Didon apparaît régulièrement dans la mythologie romaine. D’après l’Enéide, Didon est tombée amoureuse d’Enée lors de son passage à Carthage et ils se sont même mariés secrètement, violant la promesse que Didon avait faite à son défunt mari de ne jamais se remarier. Ensuite, Enée l’a abandonnée, en repartant pour l’Italie afin d’y fonder Rome. Didon, désespérée, s’est suicidée. En mourant, elle maudit Enée et sa descendance, pour toute l’éternité. L’amour déçu de Didon et sa malédiction sont présentées comme la cause des guerres puniques. Nous avons également écrit un article détaillé sur la relation entre Enée et Didon.

Hiarbas, roi des Gétules

Hiarbas, qui pourrait être inspiré d’un roi numide historique, était le fils de Jupiter Hammon (une association entre le dieu suprême des Romains et des Phéniciens/Carthaginois) et d’une nymphe garamante, devenu roi des Gétules. D’après l’Enéïde, il avait demandé Didon en mariage avant l’arrivée d’Enée à Carthage ; leur union aurait représenté la fusion entre les populations autochtones d’Afrique du Nord et les nouveaux arrivants Phéniciens. Didon avait refusé sa demande en mariage, à cause de la promesse qu’elle avait faite à son défunt mari de ne jamais se remarier.

Lorsque Hiarbas apprend que Didon aime maintenant Enée, il est furieux et menace de les attaquer. Lorsqu’Enée l’abandonne, Didon lui dit qu’elle craint que Hiarbas vienne maintenant la prendre pour épouse de force. Selon Ovide, Hiarbas a envahi Carthage après le suicide de Didon.

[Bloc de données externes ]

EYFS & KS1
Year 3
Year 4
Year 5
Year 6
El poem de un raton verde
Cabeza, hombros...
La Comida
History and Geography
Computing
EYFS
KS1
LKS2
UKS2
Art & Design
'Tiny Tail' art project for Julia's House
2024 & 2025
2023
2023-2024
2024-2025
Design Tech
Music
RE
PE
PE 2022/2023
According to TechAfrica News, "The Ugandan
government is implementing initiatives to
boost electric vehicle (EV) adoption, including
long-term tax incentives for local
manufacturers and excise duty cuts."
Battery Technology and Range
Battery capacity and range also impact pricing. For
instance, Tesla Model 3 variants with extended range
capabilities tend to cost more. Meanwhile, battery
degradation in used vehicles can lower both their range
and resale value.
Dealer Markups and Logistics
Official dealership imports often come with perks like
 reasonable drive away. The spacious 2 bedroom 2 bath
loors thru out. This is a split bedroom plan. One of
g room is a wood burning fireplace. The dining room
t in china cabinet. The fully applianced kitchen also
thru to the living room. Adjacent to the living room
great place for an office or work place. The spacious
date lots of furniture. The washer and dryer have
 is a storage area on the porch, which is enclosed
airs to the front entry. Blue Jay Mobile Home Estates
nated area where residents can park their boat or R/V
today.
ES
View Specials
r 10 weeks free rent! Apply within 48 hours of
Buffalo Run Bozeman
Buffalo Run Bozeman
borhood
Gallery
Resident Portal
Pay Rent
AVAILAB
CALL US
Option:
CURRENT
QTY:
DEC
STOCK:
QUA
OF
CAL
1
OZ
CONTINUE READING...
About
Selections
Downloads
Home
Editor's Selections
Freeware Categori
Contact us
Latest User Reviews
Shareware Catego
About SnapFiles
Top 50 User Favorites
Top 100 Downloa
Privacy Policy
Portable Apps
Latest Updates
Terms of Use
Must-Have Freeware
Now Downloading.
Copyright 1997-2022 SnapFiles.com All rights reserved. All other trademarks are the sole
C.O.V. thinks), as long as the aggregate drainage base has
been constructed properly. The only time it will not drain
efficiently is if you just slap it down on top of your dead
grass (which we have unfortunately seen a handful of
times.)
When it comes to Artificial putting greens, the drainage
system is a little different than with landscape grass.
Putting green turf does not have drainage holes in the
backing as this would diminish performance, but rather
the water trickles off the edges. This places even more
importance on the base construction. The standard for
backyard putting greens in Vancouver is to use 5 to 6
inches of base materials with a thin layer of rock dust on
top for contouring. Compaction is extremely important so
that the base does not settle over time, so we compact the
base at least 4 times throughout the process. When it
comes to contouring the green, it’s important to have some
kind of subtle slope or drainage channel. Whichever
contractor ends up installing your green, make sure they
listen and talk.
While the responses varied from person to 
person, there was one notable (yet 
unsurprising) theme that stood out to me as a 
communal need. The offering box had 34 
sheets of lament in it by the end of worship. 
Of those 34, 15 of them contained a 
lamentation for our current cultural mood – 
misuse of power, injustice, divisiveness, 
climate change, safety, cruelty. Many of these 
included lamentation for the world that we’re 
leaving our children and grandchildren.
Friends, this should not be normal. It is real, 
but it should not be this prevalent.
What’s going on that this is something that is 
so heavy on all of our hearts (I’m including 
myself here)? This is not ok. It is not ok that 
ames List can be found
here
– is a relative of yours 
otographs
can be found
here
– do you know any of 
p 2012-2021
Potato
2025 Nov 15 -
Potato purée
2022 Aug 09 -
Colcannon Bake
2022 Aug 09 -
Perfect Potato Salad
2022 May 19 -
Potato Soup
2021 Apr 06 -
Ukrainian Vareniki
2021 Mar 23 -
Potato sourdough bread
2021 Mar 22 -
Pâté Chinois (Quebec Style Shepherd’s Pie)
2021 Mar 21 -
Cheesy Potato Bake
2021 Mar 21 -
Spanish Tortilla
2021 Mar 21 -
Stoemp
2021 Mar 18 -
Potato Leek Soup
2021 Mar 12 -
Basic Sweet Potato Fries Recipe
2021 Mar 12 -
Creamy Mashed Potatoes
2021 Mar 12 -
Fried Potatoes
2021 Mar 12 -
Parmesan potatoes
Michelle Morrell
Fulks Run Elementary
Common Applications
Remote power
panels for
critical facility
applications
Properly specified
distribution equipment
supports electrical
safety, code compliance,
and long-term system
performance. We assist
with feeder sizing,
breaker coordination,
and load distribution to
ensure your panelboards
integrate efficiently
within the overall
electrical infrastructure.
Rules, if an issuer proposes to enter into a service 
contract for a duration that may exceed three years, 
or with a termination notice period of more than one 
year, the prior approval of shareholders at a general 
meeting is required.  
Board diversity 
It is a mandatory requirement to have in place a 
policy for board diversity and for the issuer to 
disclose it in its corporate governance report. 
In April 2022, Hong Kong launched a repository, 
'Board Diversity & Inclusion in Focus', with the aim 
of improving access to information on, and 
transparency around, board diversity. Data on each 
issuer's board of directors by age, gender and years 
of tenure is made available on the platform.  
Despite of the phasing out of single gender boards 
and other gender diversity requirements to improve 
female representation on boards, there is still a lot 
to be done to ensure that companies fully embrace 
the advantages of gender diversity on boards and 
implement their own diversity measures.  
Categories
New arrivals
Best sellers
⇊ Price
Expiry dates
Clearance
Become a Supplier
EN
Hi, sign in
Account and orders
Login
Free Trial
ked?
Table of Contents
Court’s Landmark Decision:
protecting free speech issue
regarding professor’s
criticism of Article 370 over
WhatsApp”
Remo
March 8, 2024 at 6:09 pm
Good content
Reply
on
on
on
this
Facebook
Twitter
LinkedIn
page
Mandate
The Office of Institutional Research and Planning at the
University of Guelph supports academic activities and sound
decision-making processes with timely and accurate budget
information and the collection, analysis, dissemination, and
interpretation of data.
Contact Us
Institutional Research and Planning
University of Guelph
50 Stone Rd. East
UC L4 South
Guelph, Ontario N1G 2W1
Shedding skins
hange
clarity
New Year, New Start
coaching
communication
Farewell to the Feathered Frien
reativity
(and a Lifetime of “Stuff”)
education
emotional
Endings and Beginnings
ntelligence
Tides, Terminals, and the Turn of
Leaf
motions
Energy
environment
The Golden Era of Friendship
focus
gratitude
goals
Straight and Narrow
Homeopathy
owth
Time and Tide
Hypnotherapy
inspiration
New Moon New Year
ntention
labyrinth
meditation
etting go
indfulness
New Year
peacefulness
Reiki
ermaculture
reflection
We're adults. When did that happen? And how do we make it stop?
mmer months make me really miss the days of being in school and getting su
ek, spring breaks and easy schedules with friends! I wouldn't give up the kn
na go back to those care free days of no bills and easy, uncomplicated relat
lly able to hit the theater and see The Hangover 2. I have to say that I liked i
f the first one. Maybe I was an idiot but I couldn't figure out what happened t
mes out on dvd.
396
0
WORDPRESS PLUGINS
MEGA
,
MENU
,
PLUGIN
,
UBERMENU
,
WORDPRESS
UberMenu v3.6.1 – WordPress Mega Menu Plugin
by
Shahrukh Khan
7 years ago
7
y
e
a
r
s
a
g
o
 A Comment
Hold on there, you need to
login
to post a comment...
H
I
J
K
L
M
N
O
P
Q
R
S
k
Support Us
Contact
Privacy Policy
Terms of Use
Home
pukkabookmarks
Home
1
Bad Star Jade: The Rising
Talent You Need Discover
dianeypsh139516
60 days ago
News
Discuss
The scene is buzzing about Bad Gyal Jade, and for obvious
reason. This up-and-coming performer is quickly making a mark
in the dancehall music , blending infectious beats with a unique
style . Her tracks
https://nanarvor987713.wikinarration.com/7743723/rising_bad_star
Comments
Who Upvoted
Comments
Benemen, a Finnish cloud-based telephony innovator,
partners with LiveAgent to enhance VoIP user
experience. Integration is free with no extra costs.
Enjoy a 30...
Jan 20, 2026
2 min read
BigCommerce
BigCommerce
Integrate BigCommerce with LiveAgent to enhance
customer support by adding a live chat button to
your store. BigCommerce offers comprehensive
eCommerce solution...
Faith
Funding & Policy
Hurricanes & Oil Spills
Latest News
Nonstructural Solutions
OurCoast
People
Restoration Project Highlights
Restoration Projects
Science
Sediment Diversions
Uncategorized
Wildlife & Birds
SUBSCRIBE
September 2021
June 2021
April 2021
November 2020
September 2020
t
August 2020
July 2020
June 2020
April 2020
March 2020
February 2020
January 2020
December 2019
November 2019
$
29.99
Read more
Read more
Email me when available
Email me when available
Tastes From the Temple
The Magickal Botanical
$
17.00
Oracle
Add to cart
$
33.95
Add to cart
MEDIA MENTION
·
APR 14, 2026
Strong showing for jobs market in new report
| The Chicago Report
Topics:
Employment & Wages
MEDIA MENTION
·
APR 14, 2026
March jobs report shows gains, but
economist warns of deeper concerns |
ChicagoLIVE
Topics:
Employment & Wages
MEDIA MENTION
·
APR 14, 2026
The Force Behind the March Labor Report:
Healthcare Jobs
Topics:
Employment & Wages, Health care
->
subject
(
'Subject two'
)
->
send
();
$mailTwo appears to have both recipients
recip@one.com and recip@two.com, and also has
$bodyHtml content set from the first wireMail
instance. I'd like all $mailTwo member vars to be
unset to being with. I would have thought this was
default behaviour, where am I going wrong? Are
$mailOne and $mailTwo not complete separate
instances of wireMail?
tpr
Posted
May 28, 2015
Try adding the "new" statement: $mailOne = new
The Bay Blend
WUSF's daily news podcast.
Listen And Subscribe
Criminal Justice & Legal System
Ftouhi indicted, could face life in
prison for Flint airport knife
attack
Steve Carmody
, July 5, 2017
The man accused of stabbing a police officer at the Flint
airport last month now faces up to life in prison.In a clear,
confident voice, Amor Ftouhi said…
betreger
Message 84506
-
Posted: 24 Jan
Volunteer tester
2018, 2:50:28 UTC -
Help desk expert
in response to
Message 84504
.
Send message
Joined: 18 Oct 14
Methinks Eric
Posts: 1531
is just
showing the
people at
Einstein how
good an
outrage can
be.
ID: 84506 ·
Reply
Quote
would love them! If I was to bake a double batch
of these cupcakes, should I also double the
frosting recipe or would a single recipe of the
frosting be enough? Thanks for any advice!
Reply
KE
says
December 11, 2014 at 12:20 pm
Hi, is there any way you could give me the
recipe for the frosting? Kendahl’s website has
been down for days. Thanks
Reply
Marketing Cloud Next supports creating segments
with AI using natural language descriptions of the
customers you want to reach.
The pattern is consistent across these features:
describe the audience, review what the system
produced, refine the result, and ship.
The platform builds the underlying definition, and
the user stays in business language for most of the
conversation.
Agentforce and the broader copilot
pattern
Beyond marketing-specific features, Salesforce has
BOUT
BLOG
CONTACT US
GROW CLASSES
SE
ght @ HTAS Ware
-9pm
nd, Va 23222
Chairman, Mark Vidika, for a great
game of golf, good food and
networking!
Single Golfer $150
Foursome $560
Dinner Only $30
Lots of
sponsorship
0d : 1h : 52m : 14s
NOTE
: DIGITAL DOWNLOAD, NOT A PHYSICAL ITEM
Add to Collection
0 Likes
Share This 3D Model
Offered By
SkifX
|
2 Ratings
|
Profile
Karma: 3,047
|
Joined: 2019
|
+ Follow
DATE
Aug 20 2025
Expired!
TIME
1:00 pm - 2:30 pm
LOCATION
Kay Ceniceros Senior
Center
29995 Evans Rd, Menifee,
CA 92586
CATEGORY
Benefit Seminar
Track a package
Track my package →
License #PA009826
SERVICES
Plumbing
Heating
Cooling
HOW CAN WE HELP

Anna Perenna, la soeur de Didon

Anna Perenna

Anna est la sœur de Didon, qui a fui Tyr avec elle. Après la mort tragique de Didon, elle s’enfuit sur l’île de Malte, dont le roi promet de la protéger. Après trois ans, cependant, elle est de nouveau contrainte de s’enfuir, parce que son frère Pygmalion menace de déclarer la guerre à Malte pour la capturer. Naufragée en Italie, elle est accueillie par Enée. Alors, Didon lui apparaît en rêve pour l’exhorter à ne pas rester avec lui. Finalement, elle est emportée par un fleuve et transformée en déesse. Pour les Romains, Anna Perenna (per annum) représente le cycle de l’année, le temps qui passe et ne s’arrête jamais.

Diomède et le roi de Libye

Diomède, roi d’Argos en Grèce, est un héros de la guerre de Troie. Lorsqu’il retourne chez lui après la fin de la guerre, il découvre que sa femme a pris un amant en son absence et doit fuir sa ville pour ne pas être tué. Il s’installe au Sud de l’Italie, où il fonde plusieurs colonies grecques (Magna Graecia). Dans l’Enéïde, sollicité par les ennemis d’Enée pour les aider à le combattre, il refuse, estimant que les temps ont changé et qu’il ne veut plus être l’ennemi des Troyens.

En route pour l’Italie, il fait naufrage sur les côtes libyennes. Lycos, roi de Libye, est le fils de Mars, dieu de la guerre, qui a pour coutume de sacrifier à son père tous les étrangers qui échouent sur ses côtes. Heureusement pour Diomède, Callirhoé, la fille de Lycos, tombe amoureuse de lui et trahit son père en le libérant. Lorsque Diomède prend la mer sans même la remercier, Callirhoé se suicide de chagrin.